If like most patients, you’ve probably heard about the importance of brushing and flossing while visiting dentists in Aloha, OR. In addition to keeping teeth and gums looking and feeling their best, you’ve probably also heard that failing to tend to your oral health increases the risk for developing a range of chronic diseases that include everything from heart disease and stroke to diabetes and dementia.
Of course what often goes unexplained is what exactly links the seemingly separate issues of our oral health and our overall health. How can failing to brush and floss enough possibly cause us to develop heart disease or suffer a stroke? Well, to understand this mouth/body connection better, let’s take a look at what one recent study says connects gum disease to dementia risk.
According to a study published in the journal Science Advances, maintaining quality oral health may work to slow down the development of Alzheimer’s disease. Researchers have discovered the presence of the bacteria P. gingivialis, the oral bacteria most responsible for the development to tooth decay and gum disease, in the brains of patients dealing with Alzheimer’s disease.
Understanding the Connection
So, wait? Bacteria from the mouth can travel to the brain?
In fact, yes. While researchers don’t fully understand how this occurs, they do have one prevalent theory.
P. gingivialis, or more commonly referred to as plaque, builds up on the surface of our teeth and along the gum line when we fail to properly brush and floss. These plaque deposits eventually harden into tartar, the yellowish substance that dental hygienists scrap off your teeth during dental cleanings.
When left on our teeth, plaque begins to irritate gum tissue, leading to the development of inflammation. When gum tissue becomes inflamed, it begins to swell which leads to cracks appearing in the tissue. These cracks are why you might notice blood in your spit after brushing or flossing.
Researchers believe that cracks in gum tissue provide a means for P. gingivialis to enter the bloodstream where it can begin moving throughout the body. Once free to roam, the bacteria can begin to take root in other parts of the body.
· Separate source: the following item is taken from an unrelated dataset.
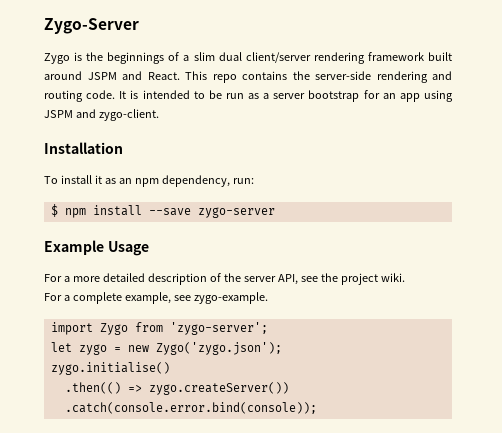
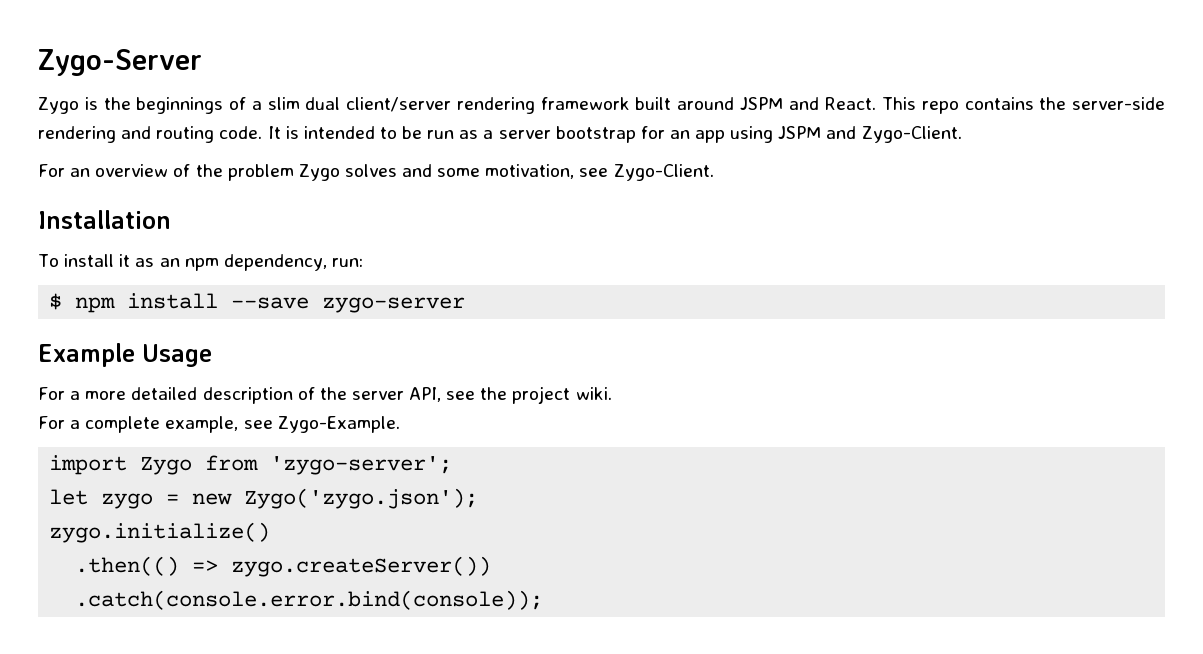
[98,109,159,121] zygo-client. -> [861,126,962,143] [38,164,714,181] Zygo-Client. // For an overview of the problem Zygo solves and some motivation, see Zygo-Client.
[193,292,268,304] zygo-example. -> [277,416,400,433] Zygo-Example.
[50,362,170,375] zygo.initialise() -> [49,522,271,543] zygo.initialize()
Other studies have detected the presence of P. gingivialis in the heart valves, joints, and brains of patients who have heart disease, arthritis, and dementia.
How Does Oral Bacteria Affect Our Brains?
If we accept that oral bacteria can travel from the mouth to the brain, the next question becomes how does that bacteria affect our cognitive function?
In the study, researchers discovered that toxic substances produced by P. gingivialis called gingipains correlate with the ubiquitin and tau levels in the brains of patients with Alzheimer’s. Ubiquitin and tau are two types of proteins that are linked to the development of Alzheimer’s.
The release of gingipains by P. gingivialis causes a reduction in ubiquitin and tau levels in the brain. These proteins are vital for helping to protect the brain from damage caused by inflammation.
So, in short, P. gingivialis travels from the mouth through our bloodstream to the brain. Once there, it produces toxic substances that interfere with the brain’s ability to fight off infection and prevent inflammation. Inflammation then occurs, leading to the development of Alzheimer’s disease.
This same type of connection can also be found when examining the role gum disease plays in the development of other diseases such as heart disease and even diabetes.
Visiting Dentists in Aloha, OR Helps
Regular dental care, combined with quality daily oral hygiene, remains the most effective option for preventing gum disease and lowering your risk for the types of systemic diseases linked to poor oral health.
While we might not think of visiting dentists in Aloha, OR as part of ensuring a healthy body, the evidence remains pretty clear – our oral health really does matter.